Certes, il faut être juste et raisonnable dans la fixation des prix pour ne pas brimer les honnêtes citoyens. Mais doit-on laisser des individus exploiter presque gratuitement des années durant des espaces et immeubles appartenant à la mairie pendant que celle-ci a du mal à mobiliser des ressources pour son fonctionnement? Faut-il mettre à mal le développement local en faisant des faveurs à des saprophytes, récompensés politiquement par le régime Compaoré?
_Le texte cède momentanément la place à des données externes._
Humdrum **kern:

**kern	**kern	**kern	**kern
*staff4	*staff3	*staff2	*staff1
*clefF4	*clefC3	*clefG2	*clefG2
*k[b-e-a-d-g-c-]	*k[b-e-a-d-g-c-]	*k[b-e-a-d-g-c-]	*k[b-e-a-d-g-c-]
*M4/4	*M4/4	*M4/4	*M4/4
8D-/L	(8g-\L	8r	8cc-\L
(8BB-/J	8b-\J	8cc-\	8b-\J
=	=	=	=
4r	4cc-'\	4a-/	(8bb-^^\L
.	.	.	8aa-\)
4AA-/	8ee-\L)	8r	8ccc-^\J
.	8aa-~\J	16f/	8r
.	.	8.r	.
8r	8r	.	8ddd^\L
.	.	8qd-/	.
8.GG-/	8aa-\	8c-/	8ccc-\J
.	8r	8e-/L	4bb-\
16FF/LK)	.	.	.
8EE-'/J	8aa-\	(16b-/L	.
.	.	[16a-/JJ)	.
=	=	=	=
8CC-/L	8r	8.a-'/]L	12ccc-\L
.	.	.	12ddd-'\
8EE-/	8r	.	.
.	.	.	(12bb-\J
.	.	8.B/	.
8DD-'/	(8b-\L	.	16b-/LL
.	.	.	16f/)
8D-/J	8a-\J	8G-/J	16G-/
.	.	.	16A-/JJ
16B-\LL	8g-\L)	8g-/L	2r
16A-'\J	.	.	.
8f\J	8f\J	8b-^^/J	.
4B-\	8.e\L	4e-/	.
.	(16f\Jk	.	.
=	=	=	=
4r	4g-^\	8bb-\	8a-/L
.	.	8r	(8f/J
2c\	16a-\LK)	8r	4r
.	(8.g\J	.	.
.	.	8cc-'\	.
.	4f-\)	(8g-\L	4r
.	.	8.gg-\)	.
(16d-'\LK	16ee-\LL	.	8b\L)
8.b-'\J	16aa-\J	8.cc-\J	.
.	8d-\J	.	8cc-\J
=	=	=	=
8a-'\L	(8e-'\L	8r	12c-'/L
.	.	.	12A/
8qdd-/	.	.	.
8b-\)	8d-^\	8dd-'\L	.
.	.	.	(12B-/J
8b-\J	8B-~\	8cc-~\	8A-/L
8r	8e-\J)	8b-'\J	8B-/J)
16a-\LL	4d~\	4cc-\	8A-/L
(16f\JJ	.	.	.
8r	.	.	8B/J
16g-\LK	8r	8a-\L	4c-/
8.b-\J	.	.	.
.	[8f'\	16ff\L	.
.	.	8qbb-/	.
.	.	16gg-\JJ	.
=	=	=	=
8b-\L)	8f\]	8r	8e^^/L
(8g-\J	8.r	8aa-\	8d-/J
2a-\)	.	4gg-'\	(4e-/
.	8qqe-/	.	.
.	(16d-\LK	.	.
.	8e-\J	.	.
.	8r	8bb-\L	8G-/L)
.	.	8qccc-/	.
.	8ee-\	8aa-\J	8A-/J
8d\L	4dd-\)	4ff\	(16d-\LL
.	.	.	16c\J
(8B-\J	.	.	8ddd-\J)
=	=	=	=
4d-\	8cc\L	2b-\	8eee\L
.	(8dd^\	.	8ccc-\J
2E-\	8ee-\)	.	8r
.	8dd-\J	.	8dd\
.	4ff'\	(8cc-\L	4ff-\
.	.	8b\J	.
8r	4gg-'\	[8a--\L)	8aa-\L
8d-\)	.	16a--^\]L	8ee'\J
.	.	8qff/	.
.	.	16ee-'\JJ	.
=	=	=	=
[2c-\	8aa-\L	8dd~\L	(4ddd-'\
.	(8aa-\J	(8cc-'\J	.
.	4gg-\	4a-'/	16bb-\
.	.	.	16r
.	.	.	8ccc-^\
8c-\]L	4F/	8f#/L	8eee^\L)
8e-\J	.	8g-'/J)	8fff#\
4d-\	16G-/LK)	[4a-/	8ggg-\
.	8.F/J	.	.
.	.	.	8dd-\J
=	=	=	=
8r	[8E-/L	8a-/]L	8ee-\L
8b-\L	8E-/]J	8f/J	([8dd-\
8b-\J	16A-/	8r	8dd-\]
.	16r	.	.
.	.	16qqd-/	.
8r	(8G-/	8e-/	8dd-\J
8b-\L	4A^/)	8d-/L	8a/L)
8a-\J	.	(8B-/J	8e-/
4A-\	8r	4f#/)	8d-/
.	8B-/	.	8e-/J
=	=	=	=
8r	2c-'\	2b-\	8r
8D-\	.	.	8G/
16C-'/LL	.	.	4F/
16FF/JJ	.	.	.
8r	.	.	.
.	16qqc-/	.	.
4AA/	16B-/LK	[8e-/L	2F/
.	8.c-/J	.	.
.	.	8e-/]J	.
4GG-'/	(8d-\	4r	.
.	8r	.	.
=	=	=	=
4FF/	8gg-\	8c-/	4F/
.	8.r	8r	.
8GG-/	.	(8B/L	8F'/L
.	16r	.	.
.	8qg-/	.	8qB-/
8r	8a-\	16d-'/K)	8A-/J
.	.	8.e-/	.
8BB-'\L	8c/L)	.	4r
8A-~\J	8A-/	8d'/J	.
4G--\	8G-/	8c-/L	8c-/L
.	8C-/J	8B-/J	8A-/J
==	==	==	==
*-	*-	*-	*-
Bien sûr que non, puisque rien ne sera plus comme avant!

Au contraire les populations s’attendaient à ce que les conseillers de l’opposition soucieux de la transparence dans la gestion de la chose publique soient les premiers à dénoncer la spéculation, le désordre et le manque de transparence qui prévalent dans les locations des infrastructures de la mairie.

Dommage que certains politiques préfèrent les raccourcis aux confrontations d’idées. Ce n’est pas bon pour la démocratie. Mais il est encore temps de changer de stratégie.

Théophile MONE

Un commentaire

  1. Lorsque je lis l’article”le mauvais jeux du groupe municipal upc” je suis obligé de dire que la réponse est très légère. Je me souviens que pendant la transition, un avant projet de loi avait été conçu en vue de plafonner les loyers pour combattre la vie chère. Dites moi si les taux que vous appelez “exorbitant” ont été imaginé par les accusés ? Cependant, on peut de concert avec les occupants des boutiques ajuster les prix surtout qu’au départ ceux qui étaient sensés occuper ces boutiques étaient des petits commerçants qui se “cherchaient”. Ce que je déplore, c’est le fait que l’autorité en dénonçant un fait, au lieu de retablire le droit, se met dans la situation des delinquants . N’est ce pas le rôle de l’autorité de combattre l’injustice? L’UPC est dans son rôle en s’opposant et en pratiquant la politique de la chaise vide pour éviter qu’on dise encore qu’il étaient à la table de décision parceque on dira pas que ses représentants se sont opposés ! Mr Le Maire, trouvez un autre moyen pour renflouer vos caisse. Ne donner pas raison aux marchants de sommeil . En économie, les investissements sont amortis donc songez a construire d’autres boutiques pour permettre aux petits commerçants a se panouir.